# 原文
------

アポ率が低い → トークスクリプトを見直す、ターゲットを変更する
商談数は多いが成約が少ない → クロージング手法を強化する
リピーターが少ない → アフターフォローを改善する
このように、「どの指標がボトルネックになっているのか」を分析し、的確な改善策を打ち出せる。
(4)モチベーションを維持し、成長を促進できる
営業は成果が明確に数値化される仕事だからこそ、数字を意識することでモチベーションを維持できる。
達成感を得られる
「目標の80%達成!」 → 「あと2件で達成だ!」とやる気が上がる
競争意識が高まる
ランキングやインセンティブを設定すると、数字を伸ばそうと努力する
成長を実感できる
「先月は契約5件だったが、今月は8件達成!」 → 成長が可視化され、自己肯定感が上がる
数字を活用することで、営業の成功体験を増やし、継続的な成長を促せる。
(5)組織全体の生産性を向上させる
営業チーム全体が数字を意識すると、組織全体の売上向上や効率化にもつながる。

------

# 課題
a) 原文によれば、リピーターが少ない場合にはどのような改善策を取るとされていますか。
b) 原文のうち、「アポ率が低い → トークスクリプトを見直す、ターゲットを変更する」で始まり「モチベーションを維持できる。」で終わる箇所を、一字一句違えずに複製してください。
c) 原文中の次の一文を英語に翻訳してください。「営業は成果が明確に数値化される仕事だからこそ、数字を意識することでモチベーションを維持できる。」

------

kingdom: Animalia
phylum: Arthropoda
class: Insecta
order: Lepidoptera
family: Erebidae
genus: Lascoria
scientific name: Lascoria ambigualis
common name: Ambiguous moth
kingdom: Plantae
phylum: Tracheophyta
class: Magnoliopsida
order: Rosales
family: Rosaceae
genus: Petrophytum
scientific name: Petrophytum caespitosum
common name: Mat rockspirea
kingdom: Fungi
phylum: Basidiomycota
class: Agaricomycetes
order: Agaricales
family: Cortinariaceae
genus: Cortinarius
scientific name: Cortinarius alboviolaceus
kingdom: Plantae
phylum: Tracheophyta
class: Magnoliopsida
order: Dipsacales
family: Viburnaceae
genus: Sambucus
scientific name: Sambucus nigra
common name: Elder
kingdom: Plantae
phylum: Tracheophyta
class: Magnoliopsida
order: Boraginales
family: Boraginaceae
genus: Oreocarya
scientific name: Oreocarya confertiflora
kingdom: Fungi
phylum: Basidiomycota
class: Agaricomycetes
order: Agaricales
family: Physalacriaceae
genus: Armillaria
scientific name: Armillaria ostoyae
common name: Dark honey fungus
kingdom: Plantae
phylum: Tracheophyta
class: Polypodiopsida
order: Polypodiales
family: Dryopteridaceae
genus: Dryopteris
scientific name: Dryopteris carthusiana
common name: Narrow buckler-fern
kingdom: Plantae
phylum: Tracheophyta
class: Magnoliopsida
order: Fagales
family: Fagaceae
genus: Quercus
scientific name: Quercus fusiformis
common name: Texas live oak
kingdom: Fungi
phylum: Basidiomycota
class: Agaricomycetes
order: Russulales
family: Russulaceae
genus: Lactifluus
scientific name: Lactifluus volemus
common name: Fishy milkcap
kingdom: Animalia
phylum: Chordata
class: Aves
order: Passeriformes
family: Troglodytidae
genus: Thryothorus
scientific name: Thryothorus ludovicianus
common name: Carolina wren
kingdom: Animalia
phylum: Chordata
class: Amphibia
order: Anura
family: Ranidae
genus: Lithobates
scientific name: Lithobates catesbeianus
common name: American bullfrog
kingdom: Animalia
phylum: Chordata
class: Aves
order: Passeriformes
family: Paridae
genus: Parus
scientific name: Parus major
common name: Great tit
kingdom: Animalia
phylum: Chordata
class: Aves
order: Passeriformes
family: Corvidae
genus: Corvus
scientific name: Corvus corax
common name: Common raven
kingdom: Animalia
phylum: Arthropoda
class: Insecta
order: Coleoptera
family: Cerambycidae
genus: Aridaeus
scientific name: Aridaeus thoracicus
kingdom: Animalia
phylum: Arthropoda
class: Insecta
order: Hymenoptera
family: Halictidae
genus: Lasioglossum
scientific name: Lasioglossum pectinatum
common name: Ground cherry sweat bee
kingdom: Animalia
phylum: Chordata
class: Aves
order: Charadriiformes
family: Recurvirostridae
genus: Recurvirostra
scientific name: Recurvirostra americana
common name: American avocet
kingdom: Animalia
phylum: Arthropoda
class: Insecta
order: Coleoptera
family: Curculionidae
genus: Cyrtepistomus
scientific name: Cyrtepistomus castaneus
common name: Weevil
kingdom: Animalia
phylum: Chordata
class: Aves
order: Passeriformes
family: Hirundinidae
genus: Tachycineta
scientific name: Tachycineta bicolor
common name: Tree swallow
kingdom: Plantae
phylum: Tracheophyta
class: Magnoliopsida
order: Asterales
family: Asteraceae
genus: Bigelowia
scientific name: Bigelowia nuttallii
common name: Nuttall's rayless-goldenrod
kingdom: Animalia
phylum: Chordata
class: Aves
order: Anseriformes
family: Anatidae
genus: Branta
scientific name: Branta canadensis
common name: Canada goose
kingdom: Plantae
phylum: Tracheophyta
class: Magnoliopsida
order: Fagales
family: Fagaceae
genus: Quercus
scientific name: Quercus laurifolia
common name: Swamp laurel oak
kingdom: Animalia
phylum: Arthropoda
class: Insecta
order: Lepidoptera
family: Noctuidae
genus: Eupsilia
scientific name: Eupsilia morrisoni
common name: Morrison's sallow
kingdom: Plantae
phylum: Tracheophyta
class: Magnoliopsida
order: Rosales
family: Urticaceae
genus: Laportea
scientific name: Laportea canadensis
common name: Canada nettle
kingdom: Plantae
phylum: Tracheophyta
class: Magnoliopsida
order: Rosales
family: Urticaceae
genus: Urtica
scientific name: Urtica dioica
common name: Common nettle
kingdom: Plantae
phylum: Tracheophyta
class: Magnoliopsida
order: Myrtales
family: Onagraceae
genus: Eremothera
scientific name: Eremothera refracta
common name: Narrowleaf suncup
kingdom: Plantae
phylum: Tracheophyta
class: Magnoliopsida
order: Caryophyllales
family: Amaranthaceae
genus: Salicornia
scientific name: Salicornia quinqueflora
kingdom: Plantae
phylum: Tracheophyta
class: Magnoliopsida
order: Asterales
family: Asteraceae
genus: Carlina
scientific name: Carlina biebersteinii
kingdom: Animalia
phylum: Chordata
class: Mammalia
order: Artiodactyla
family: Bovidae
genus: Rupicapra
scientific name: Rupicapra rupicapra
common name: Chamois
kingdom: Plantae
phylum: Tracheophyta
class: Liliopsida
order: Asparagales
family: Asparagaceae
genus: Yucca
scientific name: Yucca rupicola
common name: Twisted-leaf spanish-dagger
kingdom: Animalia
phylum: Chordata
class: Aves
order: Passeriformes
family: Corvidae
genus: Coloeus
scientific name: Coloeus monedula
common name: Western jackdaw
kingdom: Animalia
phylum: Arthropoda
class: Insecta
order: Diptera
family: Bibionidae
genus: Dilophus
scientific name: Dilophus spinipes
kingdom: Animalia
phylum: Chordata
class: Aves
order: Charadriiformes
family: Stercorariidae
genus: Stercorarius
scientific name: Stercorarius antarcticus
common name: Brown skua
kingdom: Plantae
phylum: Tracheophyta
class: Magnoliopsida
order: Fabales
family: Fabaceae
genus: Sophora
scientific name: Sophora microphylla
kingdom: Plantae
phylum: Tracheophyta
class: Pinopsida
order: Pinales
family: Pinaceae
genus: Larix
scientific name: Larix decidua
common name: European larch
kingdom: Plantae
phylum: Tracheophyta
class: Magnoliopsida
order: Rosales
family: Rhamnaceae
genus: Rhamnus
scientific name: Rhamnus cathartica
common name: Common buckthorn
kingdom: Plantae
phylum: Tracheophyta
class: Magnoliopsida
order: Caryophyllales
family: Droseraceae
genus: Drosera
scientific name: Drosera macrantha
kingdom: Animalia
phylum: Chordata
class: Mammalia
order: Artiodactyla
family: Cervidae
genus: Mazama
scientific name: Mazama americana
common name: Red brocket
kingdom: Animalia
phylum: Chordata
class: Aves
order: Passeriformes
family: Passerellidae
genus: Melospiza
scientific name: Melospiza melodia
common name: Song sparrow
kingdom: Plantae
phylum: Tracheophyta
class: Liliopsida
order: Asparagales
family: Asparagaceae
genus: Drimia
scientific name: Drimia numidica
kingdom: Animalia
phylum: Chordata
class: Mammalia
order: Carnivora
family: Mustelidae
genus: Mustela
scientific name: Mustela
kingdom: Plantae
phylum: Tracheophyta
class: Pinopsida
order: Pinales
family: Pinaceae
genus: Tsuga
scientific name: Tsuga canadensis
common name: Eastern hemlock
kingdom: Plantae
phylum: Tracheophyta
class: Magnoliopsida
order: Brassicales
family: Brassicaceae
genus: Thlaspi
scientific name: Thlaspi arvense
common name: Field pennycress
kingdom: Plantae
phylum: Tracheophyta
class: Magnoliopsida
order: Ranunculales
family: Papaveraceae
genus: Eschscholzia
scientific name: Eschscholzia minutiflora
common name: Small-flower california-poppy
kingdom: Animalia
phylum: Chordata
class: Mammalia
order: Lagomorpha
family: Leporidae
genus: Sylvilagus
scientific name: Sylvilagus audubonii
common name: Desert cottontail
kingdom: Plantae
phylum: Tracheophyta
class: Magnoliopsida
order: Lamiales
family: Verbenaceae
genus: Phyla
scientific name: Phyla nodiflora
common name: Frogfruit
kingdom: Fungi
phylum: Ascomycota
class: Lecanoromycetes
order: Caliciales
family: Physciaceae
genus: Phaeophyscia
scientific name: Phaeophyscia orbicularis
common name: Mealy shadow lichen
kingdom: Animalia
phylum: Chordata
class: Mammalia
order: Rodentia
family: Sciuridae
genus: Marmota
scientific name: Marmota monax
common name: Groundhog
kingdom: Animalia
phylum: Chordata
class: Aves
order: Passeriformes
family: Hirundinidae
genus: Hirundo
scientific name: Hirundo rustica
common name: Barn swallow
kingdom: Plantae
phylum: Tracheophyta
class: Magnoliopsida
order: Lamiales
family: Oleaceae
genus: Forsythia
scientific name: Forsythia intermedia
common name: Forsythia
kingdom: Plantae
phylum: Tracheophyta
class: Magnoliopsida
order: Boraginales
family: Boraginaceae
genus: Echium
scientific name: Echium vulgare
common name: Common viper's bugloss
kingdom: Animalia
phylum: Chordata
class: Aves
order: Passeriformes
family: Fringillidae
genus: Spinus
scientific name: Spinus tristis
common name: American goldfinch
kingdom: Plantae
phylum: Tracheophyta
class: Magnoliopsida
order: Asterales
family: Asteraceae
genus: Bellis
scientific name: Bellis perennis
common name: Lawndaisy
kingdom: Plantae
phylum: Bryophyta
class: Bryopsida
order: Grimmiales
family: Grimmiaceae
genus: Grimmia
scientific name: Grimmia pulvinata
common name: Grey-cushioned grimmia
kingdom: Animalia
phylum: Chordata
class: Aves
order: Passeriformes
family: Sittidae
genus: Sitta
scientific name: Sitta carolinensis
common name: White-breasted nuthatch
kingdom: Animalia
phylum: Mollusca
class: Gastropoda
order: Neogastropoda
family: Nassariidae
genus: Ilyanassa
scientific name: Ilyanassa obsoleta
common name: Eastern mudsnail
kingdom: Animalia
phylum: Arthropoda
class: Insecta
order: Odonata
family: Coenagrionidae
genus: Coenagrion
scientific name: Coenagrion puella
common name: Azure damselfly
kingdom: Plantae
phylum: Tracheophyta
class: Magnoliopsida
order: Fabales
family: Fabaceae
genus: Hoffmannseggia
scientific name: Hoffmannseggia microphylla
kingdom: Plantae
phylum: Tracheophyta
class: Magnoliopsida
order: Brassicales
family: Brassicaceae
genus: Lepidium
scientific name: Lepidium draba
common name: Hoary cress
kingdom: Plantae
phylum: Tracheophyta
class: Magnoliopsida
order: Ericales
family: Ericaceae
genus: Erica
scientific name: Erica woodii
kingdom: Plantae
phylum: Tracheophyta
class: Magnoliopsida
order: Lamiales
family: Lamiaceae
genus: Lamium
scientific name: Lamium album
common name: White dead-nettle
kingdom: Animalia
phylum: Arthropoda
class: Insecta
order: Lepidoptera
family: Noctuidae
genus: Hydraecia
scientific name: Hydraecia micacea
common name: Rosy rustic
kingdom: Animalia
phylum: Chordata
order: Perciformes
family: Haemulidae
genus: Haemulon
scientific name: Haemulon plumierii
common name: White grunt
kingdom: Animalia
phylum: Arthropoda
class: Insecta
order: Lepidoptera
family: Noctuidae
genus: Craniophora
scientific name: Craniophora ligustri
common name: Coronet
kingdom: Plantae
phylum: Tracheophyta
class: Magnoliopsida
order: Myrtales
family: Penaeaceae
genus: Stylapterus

------

# 解答
a) アフターフォローを改善することです。

b)
アポ率が低い → トークスクリプトを見直す、ターゲットを変更する
商談数は多いが成約が少ない → クロージング手法を強化する
リピーターが少ない → アフターフォローを改善する
このように、「どの指標がボトルネックになっているのか」を分析し、的確な改善策を打ち出せる。
(4)モチベーションを維持し、成長を促進できる
営業は成果が明確に数値化される仕事だからこそ、数字を意識することでモチベーションを維持できる。

c) Precisely because sales is a job in which results are clearly quantified, being conscious of the numbers makes it possible to maintain motivation.